Review: ‘Cult Killer’

Alice Eve Has to Team Up With A Serial Killer To Right A Wrong

A second chance at life has been granted to Cassie (Alice Eve), a recovering alcoholic. She has spent her whole adult life staring down a bottle while battling the demons of years of sexual abuse, having endured a tremendous deal of trauma as a youngster. She meets Mikhail (Antonio Banderas) one evening, who stands up for her against a group of “alpha males” who want to take advantage of her because she stole their drinks. To help her get clean, he therefore takes her under his wing as a sponsor and trains her in his area of expertise: private investigations. She is perceptive and picks up his techniques fast, but Mikhail is killed while looking into a fresh case.

In the following one-and-a-half hours of Cult Killer, we follow Cassie as she looks into the death of her mentor and the dark path she must follow to discover what he was looking into, why he was killed, and how she can help clear his name from the mess he was looking into. And what he was looking at was DARK, as in, the darkest SVU episode ever! As she tracks out Mikhail’s killer, she must also look into what exactly he was looking into when he was slain, as well as clear his name of any unethical information she comes across.

Following the standard investigative procedures, Cult Killer initially appears to be a mystery. However, once Cassie encounters Jamie (Shelley Hennig), Mikhail’s killer, Cult Killer’s story swiftly turns into a thriller. Rather than murdering one another, they begin to form a shaky alliance to carry out the inquiry into “why” Jamie is picking on the wealthy in their neighborhood. Their relationship is fascinating since it begins with Cassie seeking revenge on Jamie, but it turns to a partnership/sisterhood as Cassie realizes Jamie is just as damaged by sexual abuse as she is. Though there are brief flashbacks that allude to Cassie’s abuse, Cult Killer does not depict the heinous actions, and fortunately, we are spared the details of what these wealthy douchebags got up to after we discover what they were up to. If they had, the film would have been difficult to watch.

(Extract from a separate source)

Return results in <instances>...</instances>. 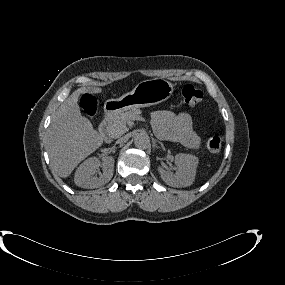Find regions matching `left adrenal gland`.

As stated, Mikhail dies relatively early in Cult Killer, you don’t put someone with great range like Antonio Banderas in a movie for a fifteen-minute cameo. As we see Cassie in her final form when it comes to investigating and fighting, flashbacks sprinkled throughout the film give Banderas some time to shine as a gentle father figure. One interesting aspect of the flashbacks is that each flashback informs the scene that is happening in real-time, whether it’s Mikhail teaching Cassie to knife fight, or how to case a room for clues.

As Cult Killer rushes to the finish line in the third act, we are treated to more exposition dumps than a different storytelling device. The golden rule is always “show, don’t tell,” and telling towards the climax of the film took some of the steam out of it. Of course, the end is mostly satisfying (it does get a little melodramatic in the last five minutes), but the film starts to dip into the formulaic in the last few minutes for the dramatic finale, even bordering on the incredulous. Also, the film is mistitled. The bad guys really aren’t a “cult,” more just a group of sadistic sociopaths.

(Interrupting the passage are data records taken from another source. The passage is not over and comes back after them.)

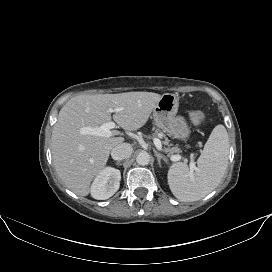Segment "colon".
<instances>
[{"label":"colon","mask_w":272,"mask_h":272,"mask_svg":"<svg viewBox=\"0 0 272 272\" xmlns=\"http://www.w3.org/2000/svg\"><path fill=\"white\" fill-rule=\"evenodd\" d=\"M190 121L195 125H200L205 120V115L201 111H192L189 114Z\"/></svg>","instance_id":"colon-1"}]
</instances>
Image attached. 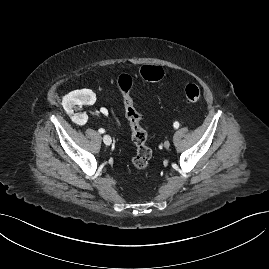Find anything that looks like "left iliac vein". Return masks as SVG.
Segmentation results:
<instances>
[{"label": "left iliac vein", "instance_id": "left-iliac-vein-1", "mask_svg": "<svg viewBox=\"0 0 269 269\" xmlns=\"http://www.w3.org/2000/svg\"><path fill=\"white\" fill-rule=\"evenodd\" d=\"M164 148L168 149L170 147V142L169 141H165L163 144Z\"/></svg>", "mask_w": 269, "mask_h": 269}]
</instances>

That said, Cult Killer is a fun time. Having some restraint in not displaying the film’s disturbing sexual content is a good choice as well as it spares us of some craziness. It has a good amount of grit, and Banderas is great as always. The film lives and dies with the performances of Shelley Hennig and Alice Eve and their dynamic. Going from a cat-and-mouse chase dynamic to a sisterhood of trauma works for the most part as both actresses deliver fine performances. Overall, Cult Killer is a fun time as it tries to tackle a serious issue as well as deliver a few good action scenes.

Cult Killer is currently available in theaters.